The “credential boundaries” section is what prevents the drift behavior. Without it, when Kiro hits an AccessDenied it will try to find another way around it. The agent is helpful to a fault.

Step 4: Verify activity in CloudTrail

Every API call the agent makes shows up in CloudTrail, tied to the SSO user who assumed the role. The role session name looks something like KiroReadOnly/your_user or KiroDevWrite/your_user, so you can tell at a glance which role was used and by whom.

You can filter for this in the CloudTrail console under Event history by searching for the username KiroReadOnly (or whatever your role is named).
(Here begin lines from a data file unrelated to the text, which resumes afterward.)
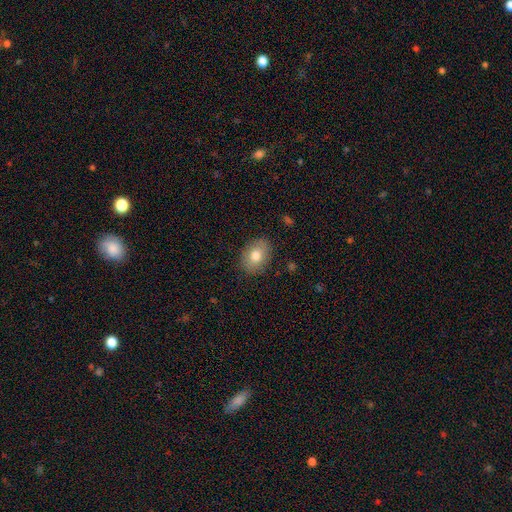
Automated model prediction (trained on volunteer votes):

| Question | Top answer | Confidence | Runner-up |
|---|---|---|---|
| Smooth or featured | smooth | 77% | featured or disk (15%) |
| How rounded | in between | 70% | round (29%) |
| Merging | none | 86% | minor disturbance (11%) |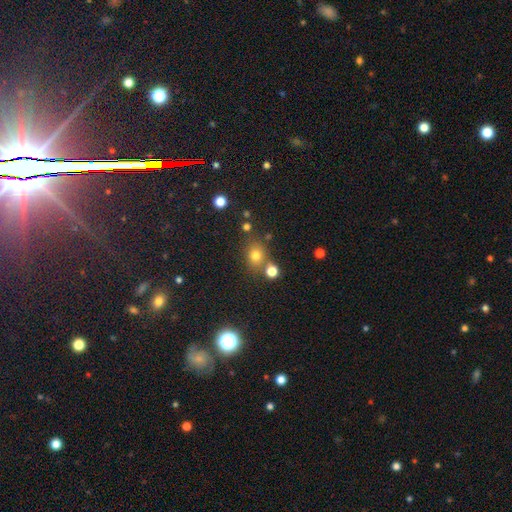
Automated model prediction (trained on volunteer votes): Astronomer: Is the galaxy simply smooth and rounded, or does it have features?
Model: smooth — 73%.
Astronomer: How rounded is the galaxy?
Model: round — 70%.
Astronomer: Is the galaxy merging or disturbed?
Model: none — 70%.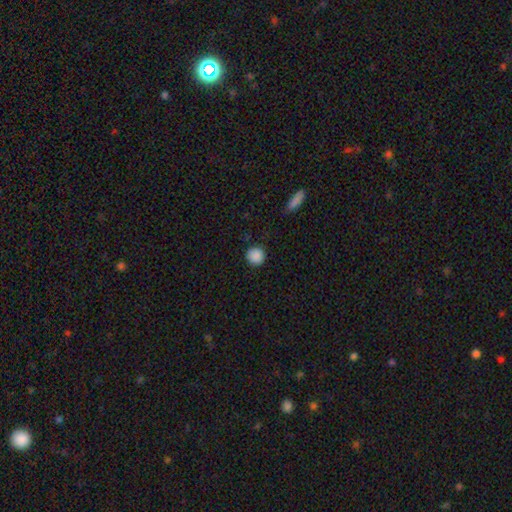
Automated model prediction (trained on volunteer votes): Morphology: type=smooth (88%); roundness=round (93%); merging=none (90%).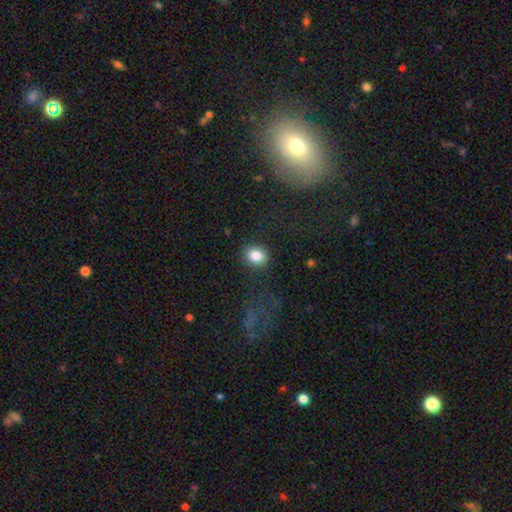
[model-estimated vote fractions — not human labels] Smooth or featured? smooth (84%)
How rounded? round (58%)
Merging? none (86%)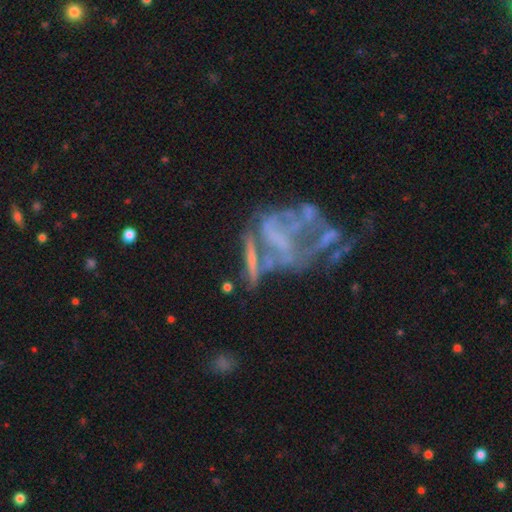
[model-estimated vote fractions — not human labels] Morphology: type=featured or disk (67%); edge-on=no (96%); bar=no (81%); spiral arms=no (80%); bulge=none (80%); merging=major disturbance (42%).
No extra setup required — standard CloudTrail covers this.

If you have CloudTrail Lake set up, a saved query makes this even faster:

SELECT eventTime, eventName, requestParameters
FROM <your_event_data_store>
WHERE userIdentity.sessionContext.sessionIssuer.userName LIKE 'Kiro%'
  AND eventTime > current_timestamp - interval '24' hour
ORDER BY eventTime DESC

Either way, when something looks off in the account, you want CloudTrail to answer “what did the agent do” without having to ask the agent itself.

Working with write access

When you actually need Kiro to make changes, just tell it to use the write profile:

Use --profile kiro-dev-write to update the IAM policy attached to the lambda role.

The steering doc kicks in. Kiro asks for confirmation, explains what it’s about to do, and only then runs the command. The IAM role enforces what kiro-dev-write can actually touch, so even if the agent misreads your prompt the blast radius is bounded by the role’s permissions.

For prod writes, the same pattern. Make a KiroProdWrite IAM role with very narrow permissions, add a kiro-prod-write profile to the isolated config, and ask Kiro to use it explicitly when you need it. Roles are cheap. Blast radius is not.

A note on the IDE

The Kiro IDE doesn’t have a use_aws tool. All AWS commands go through the shell tool, which means the config isolation from step 2 and the steering document are your primary guardrails. Steps 1 and 2 apply identically: create the role, isolate the config, then launch the IDE from a terminal where the env vars are already exported so the IDE’s agent inherits them. Step 3’s custom agent JSON is CLI-only, but the steering doc at ~/.kiro/steering/AGENTS.md is read by both.

That’s it

The IAM role gets all the airtime, but the config isolation in step 2 is what actually keeps Kiro from drifting into the wrong account when you’re moving fast.